_Work item_
Locate the lines of the listing below that hold "using", then copy each of them.

_Data_
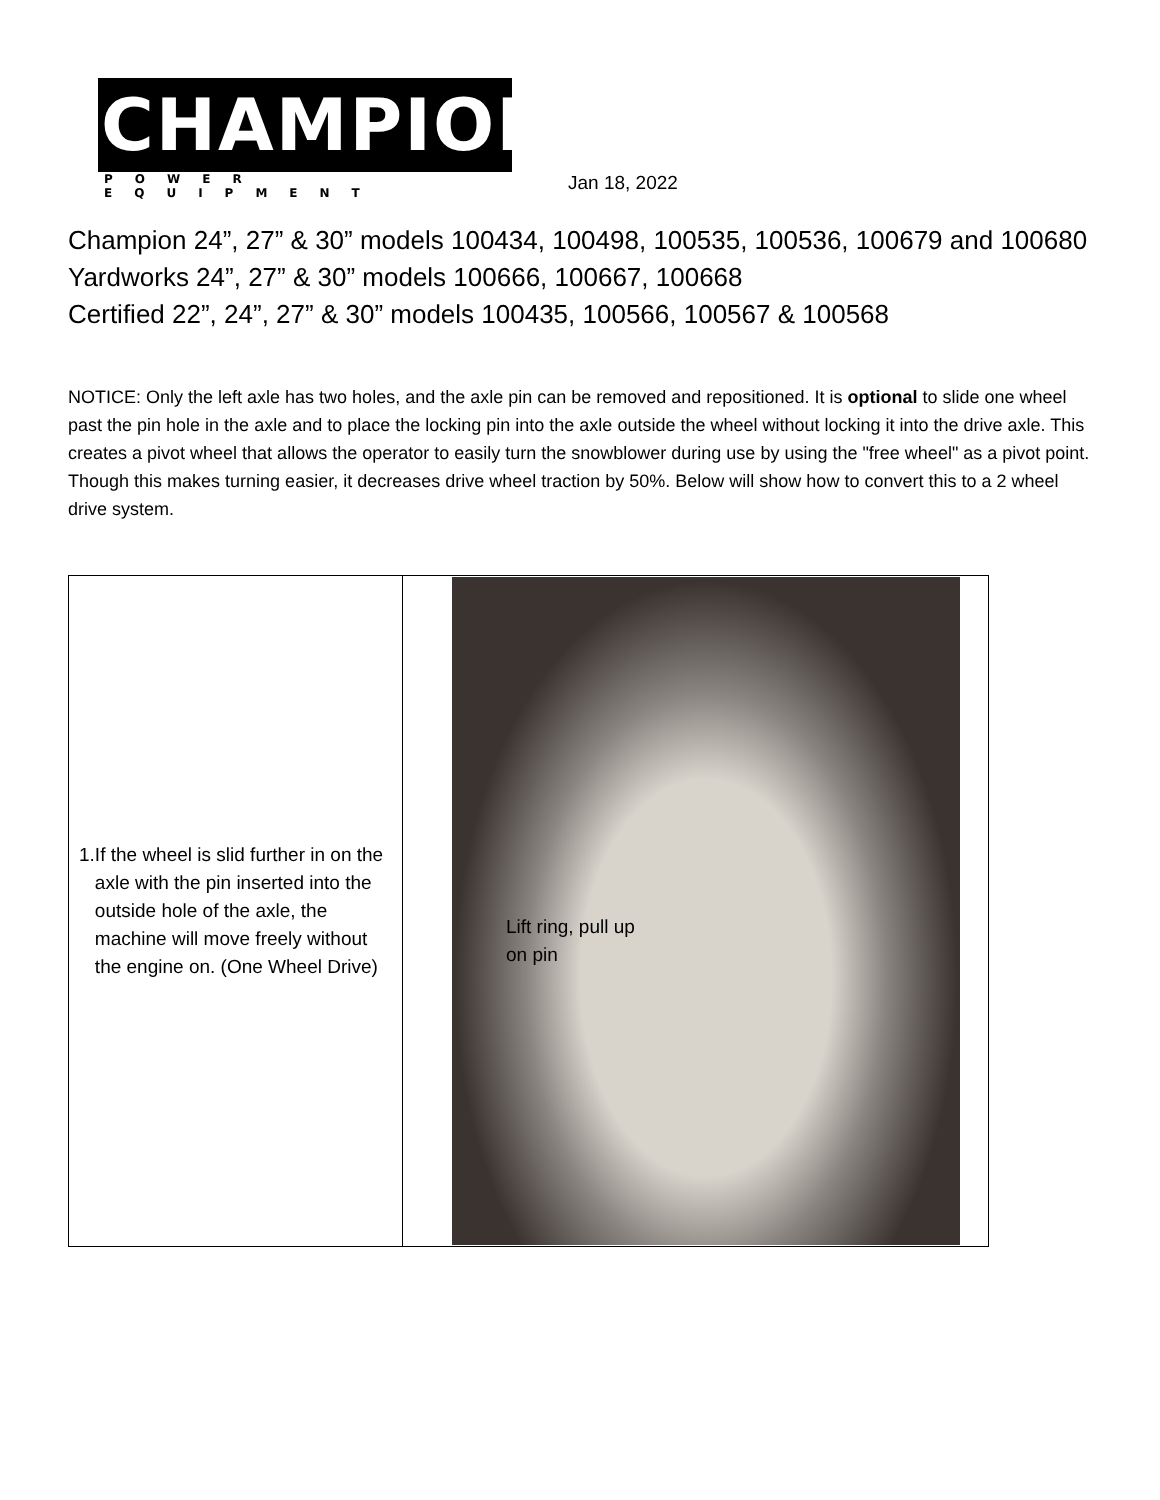CHAMPION
POWER EQUIPMENT
Jan 18, 2022
Champion 24”, 27” & 30” models 100434, 100498, 100535, 100536, 100679 and 100680
Yardworks 24”, 27” & 30” models 100666, 100667, 100668
Certified 22”, 24”, 27” & 30” models 100435, 100566, 100567 & 100568
NOTICE: Only the left axle has two holes, and the axle pin can be removed and repositioned. It is optional to slide one wheel past the pin hole in the axle and to place the locking pin into the axle outside the wheel without locking it into the drive axle. This creates a pivot wheel that allows the operator to easily turn the snowblower during use by using the "free wheel" as a pivot point. Though this makes turning easier, it decreases drive wheel traction by 50%. Below will show how to convert this to a 2 wheel drive system.
| 1. If the wheel is slid further in on the axle with the pin inserted into the outside hole of the axle, the machine will move freely without the engine on. (One Wheel Drive) | Lift ring, pull up on pin |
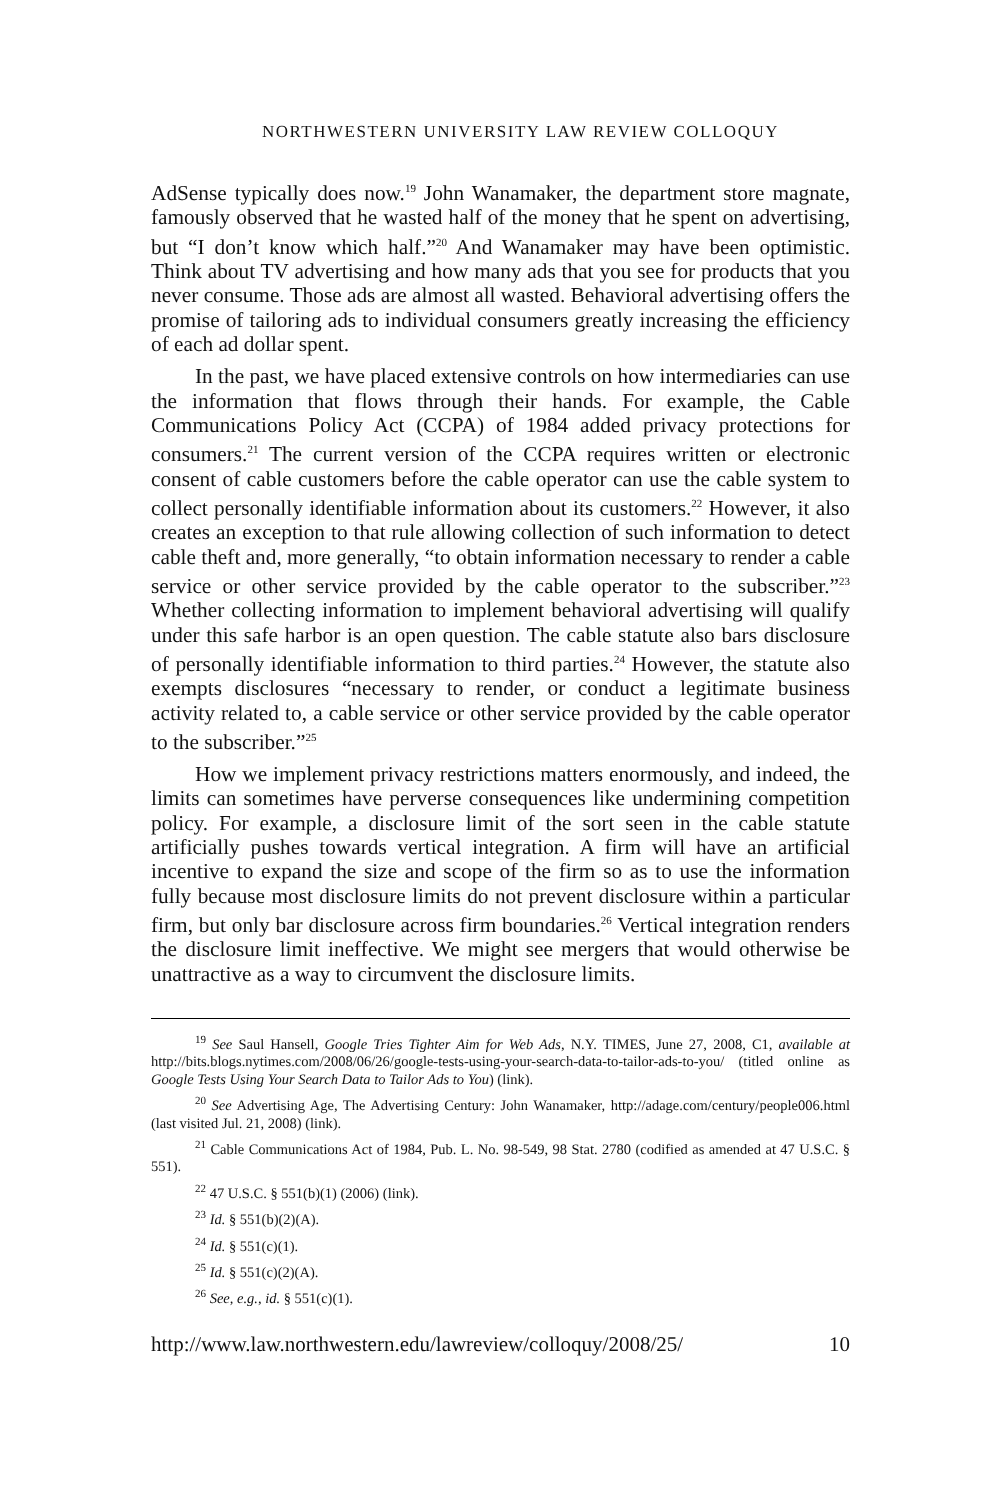NORTHWESTERN UNIVERSITY LAW REVIEW COLLOQUY
AdSense typically does now.<sup>19</sup> John Wanamaker, the department store magnate, famously observed that he wasted half of the money that he spent on advertising, but “I don’t know which half.”<sup>20</sup> And Wanamaker may have been optimistic. Think about TV advertising and how many ads that you see for products that you never consume. Those ads are almost all wasted. Behavioral advertising offers the promise of tailoring ads to individual consumers greatly increasing the efficiency of each ad dollar spent.
In the past, we have placed extensive controls on how intermediaries can use the information that flows through their hands. For example, the Cable Communications Policy Act (CCPA) of 1984 added privacy protections for consumers.<sup>21</sup> The current version of the CCPA requires written or electronic consent of cable customers before the cable operator can use the cable system to collect personally identifiable information about its customers.<sup>22</sup> However, it also creates an exception to that rule allowing collection of such information to detect cable theft and, more generally, “to obtain information necessary to render a cable service or other service provided by the cable operator to the subscriber.”<sup>23</sup> Whether collecting information to implement behavioral advertising will qualify under this safe harbor is an open question. The cable statute also bars disclosure of personally identifiable information to third parties.<sup>24</sup> However, the statute also exempts disclosures “necessary to render, or conduct a legitimate business activity related to, a cable service or other service provided by the cable operator to the subscriber.”<sup>25</sup>
How we implement privacy restrictions matters enormously, and indeed, the limits can sometimes have perverse consequences like undermining competition policy. For example, a disclosure limit of the sort seen in the cable statute artificially pushes towards vertical integration. A firm will have an artificial incentive to expand the size and scope of the firm so as to use the information fully because most disclosure limits do not prevent disclosure within a particular firm, but only bar disclosure across firm boundaries.<sup>26</sup> Vertical integration renders the disclosure limit ineffective. We might see mergers that would otherwise be unattractive as a way to circumvent the disclosure limits.
<sup>19</sup> See Saul Hansell, Google Tries Tighter Aim for Web Ads, N.Y. TIMES, June 27, 2008, C1, available at http://bits.blogs.nytimes.com/2008/06/26/google-tests-using-your-search-data-to-tailor-ads-to-you/ (titled online as Google Tests Using Your Search Data to Tailor Ads to You) (link).
<sup>20</sup> See Advertising Age, The Advertising Century: John Wanamaker, http://adage.com/century/people006.html (last visited Jul. 21, 2008) (link).
<sup>21</sup> Cable Communications Act of 1984, Pub. L. No. 98-549, 98 Stat. 2780 (codified as amended at 47 U.S.C. § 551).
<sup>22</sup> 47 U.S.C. § 551(b)(1) (2006) (link).
<sup>23</sup> Id. § 551(b)(2)(A).
<sup>24</sup> Id. § 551(c)(1).
<sup>25</sup> Id. § 551(c)(2)(A).
<sup>26</sup> See, e.g., id. § 551(c)(1).
http://www.law.northwestern.edu/lawreview/colloquy/2008/25/ 10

_Response below_
NOTICE: Only the left axle has two holes, and the axle pin can be removed and repositioned. It is optional to slide one wheel past the pin hole in the axle and to place the locking pin into the axle outside the wheel without locking it into the drive axle. This creates a pivot wheel that allows the operator to easily turn the snowblower during use by using the "free wheel" as a pivot point. Though this makes turning easier, it decreases drive wheel traction by 50%. Below will show how to convert this to a 2 wheel drive system.
<sup>19</sup> See Saul Hansell, Google Tries Tighter Aim for Web Ads, N.Y. TIMES, June 27, 2008, C1, available at http://bits.blogs.nytimes.com/2008/06/26/google-tests-using-your-search-data-to-tailor-ads-to-you/ (titled online as Google Tests Using Your Search Data to Tailor Ads to You) (link).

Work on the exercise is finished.